Even as there are many reasons to be cautiously optimistic about the re-emerging hemp industry, many businesses and individuals from outside Wisconsin are scrambling for a foothold as it takes shape. A number of entities from Canada and western states, like Colorado and Oregon, with more established hemp industries are building a presence here, seeking farmers to grow for them. Informational meetings about hemp are often attended by bankers and investors as they too want to benefit from its profitability. There is concern that while hemp may grow here again, much of the value will be extracted by outsiders, or those not directly involved in the production and processing of hemp products. Thankfully, groups are organizing to keep that value closer to home!

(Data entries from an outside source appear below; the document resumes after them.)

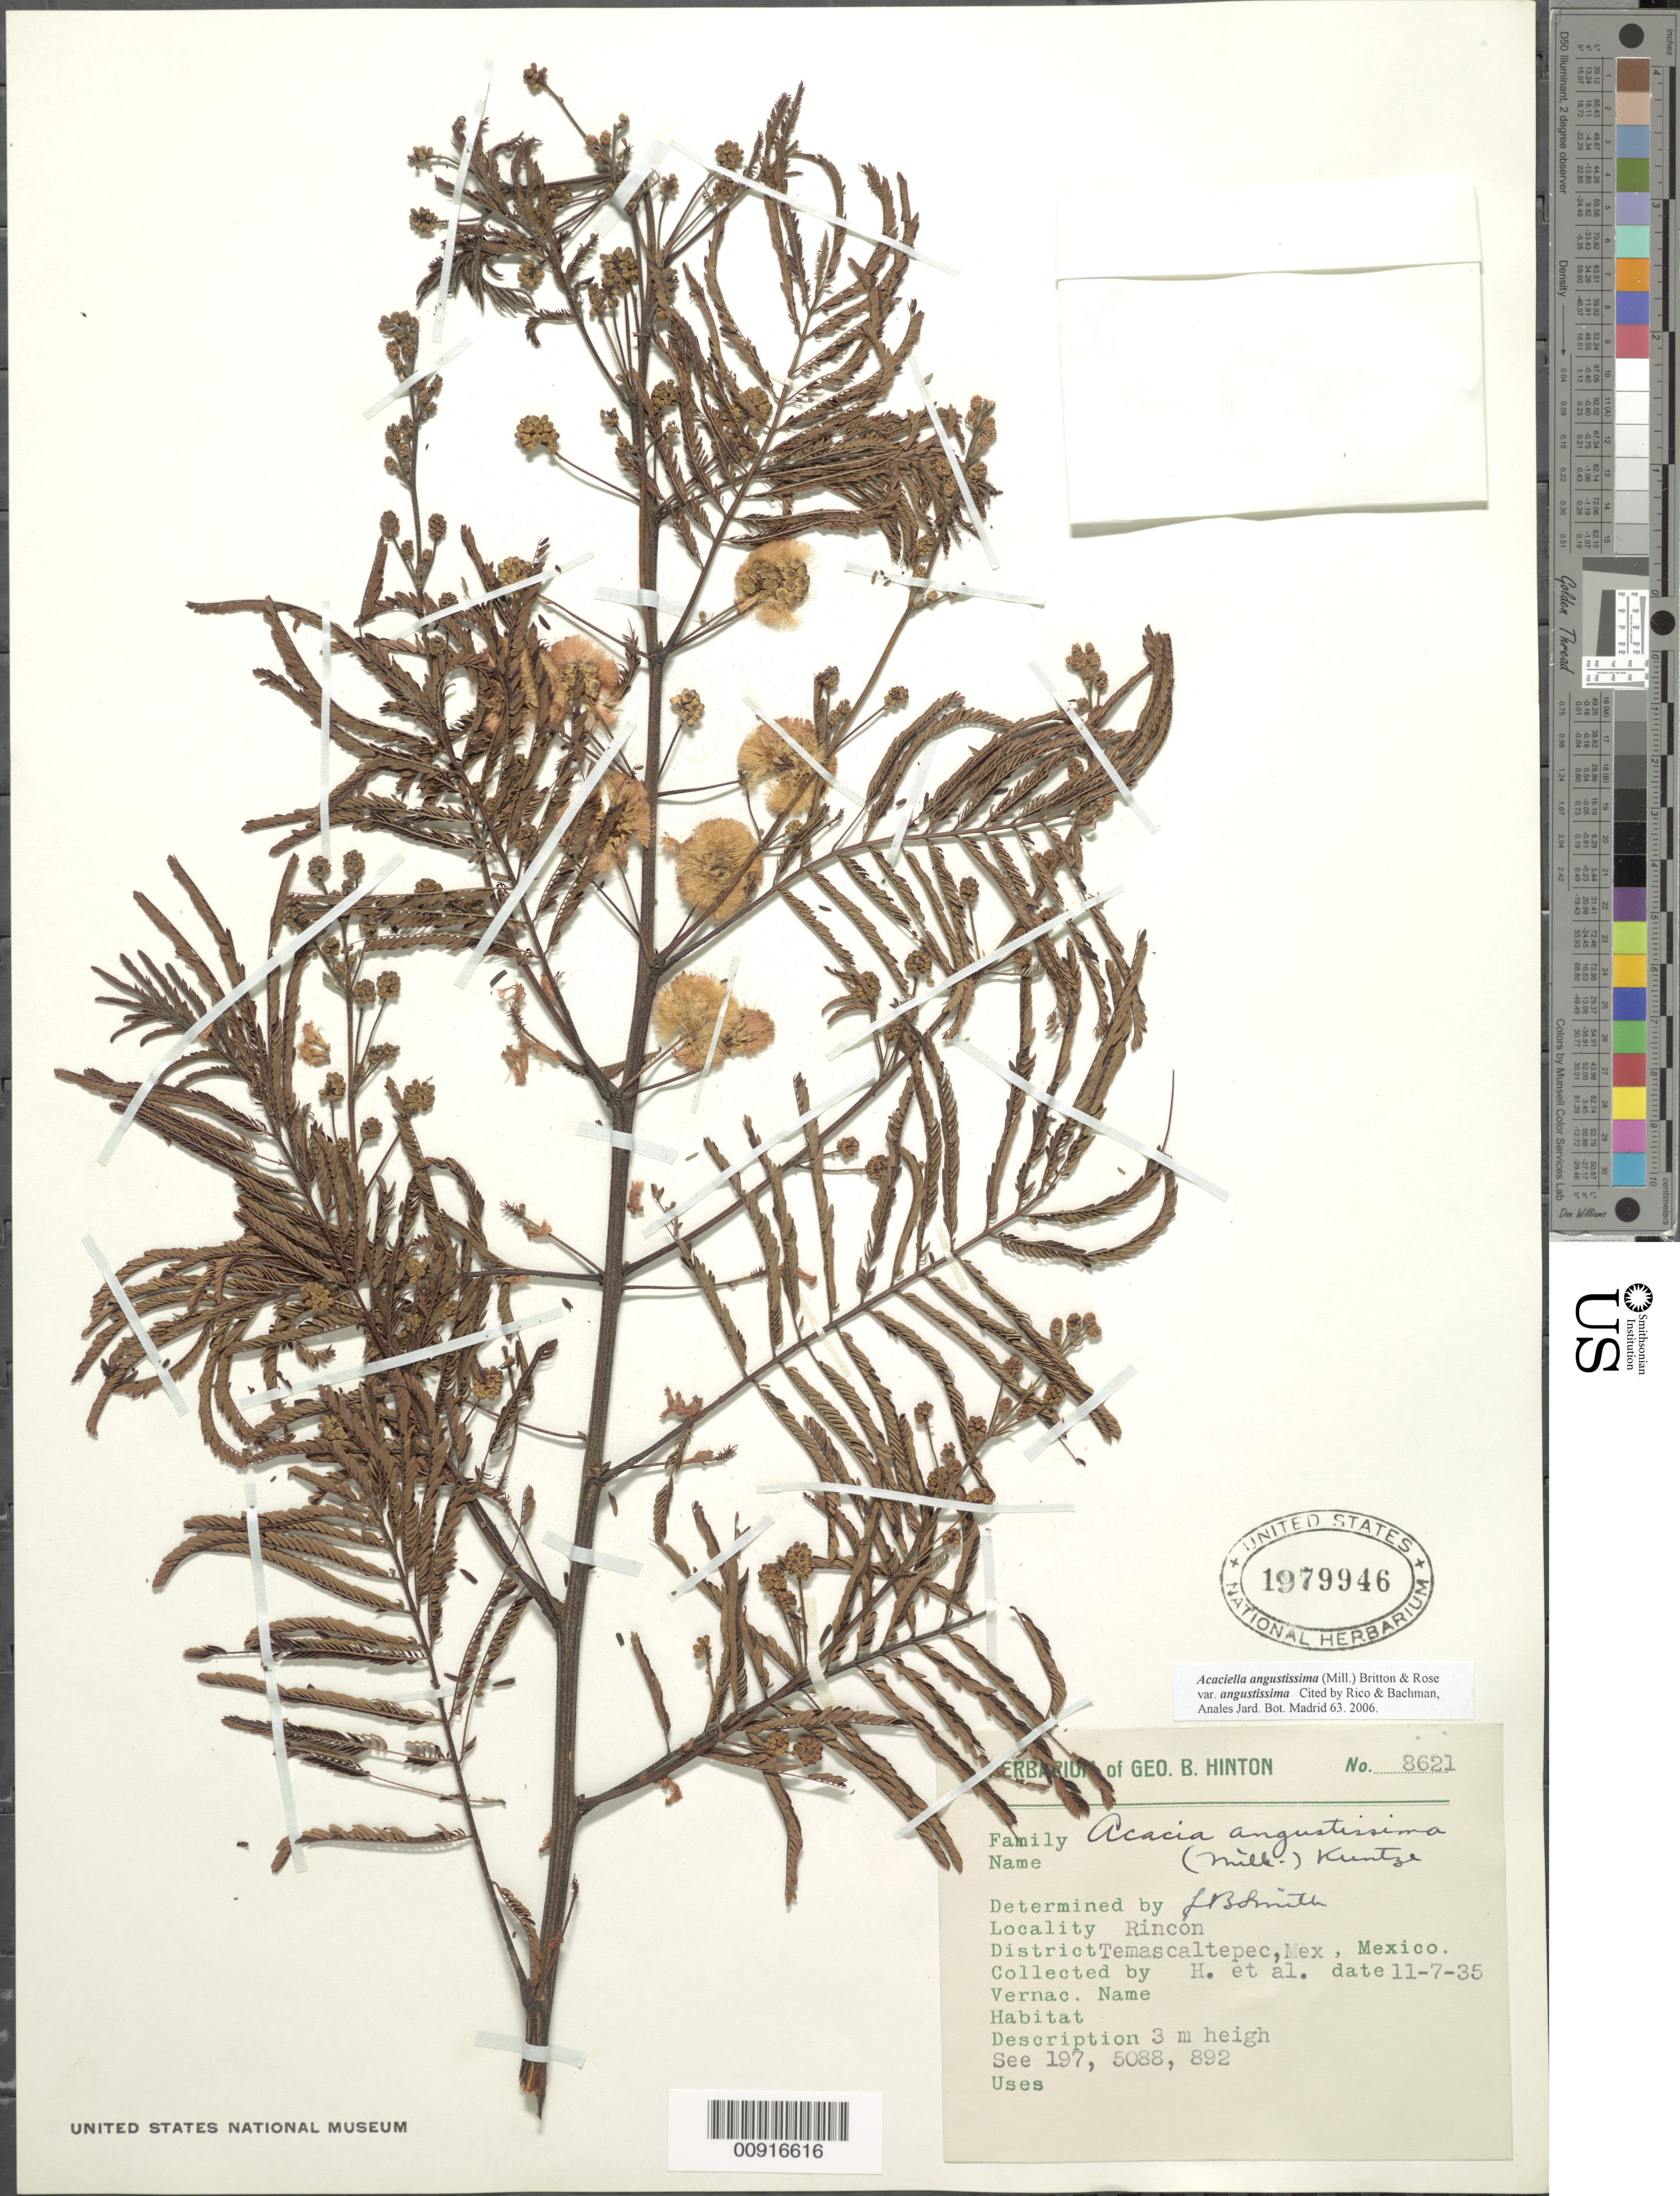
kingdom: Plantae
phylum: Tracheophyta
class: Magnoliopsida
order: Fabales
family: Fabaceae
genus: Acaciella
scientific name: Acaciella angustissima var. angustissima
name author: (Mill.) Britton & Rose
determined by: Rico, L.; Bachman, --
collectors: G. B. Hinton & et al.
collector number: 8621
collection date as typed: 07 Nov 1935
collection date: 1935-11-07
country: Mexico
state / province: México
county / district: Temascaltepec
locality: Rincón, District of Temascaltepec, State of Mexico.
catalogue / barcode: US 1979946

Incorporated in early 2019, the South Central Wisconsin Hemp Cooperative is motivated to overcome some of the same challenges that catalyzed the formation of the early associations. It is a producer-led effort to carve out a viable place in the market for small-scale organic farmers aiming to grow high-quality CBD hemp. Sadly all prior local production knowledge is gone from Wisconsin’s hemp peak. The cooperative is gathering the information they can for their members; organizing a seed order for their first growing season; developing relationships with local processors; and attending meetings to keep abreast of industry developments. With support from UWCC they have developed bylaws and are currently examining business feasibility with support from the Wisconsin Farmers Union. Though spring is just upon us and there are still many unknowns, the South Central Wisconsin Hemp Cooperative is laying important groundwork to increase the value returned to farmers in this new hemp era for Wisconsin.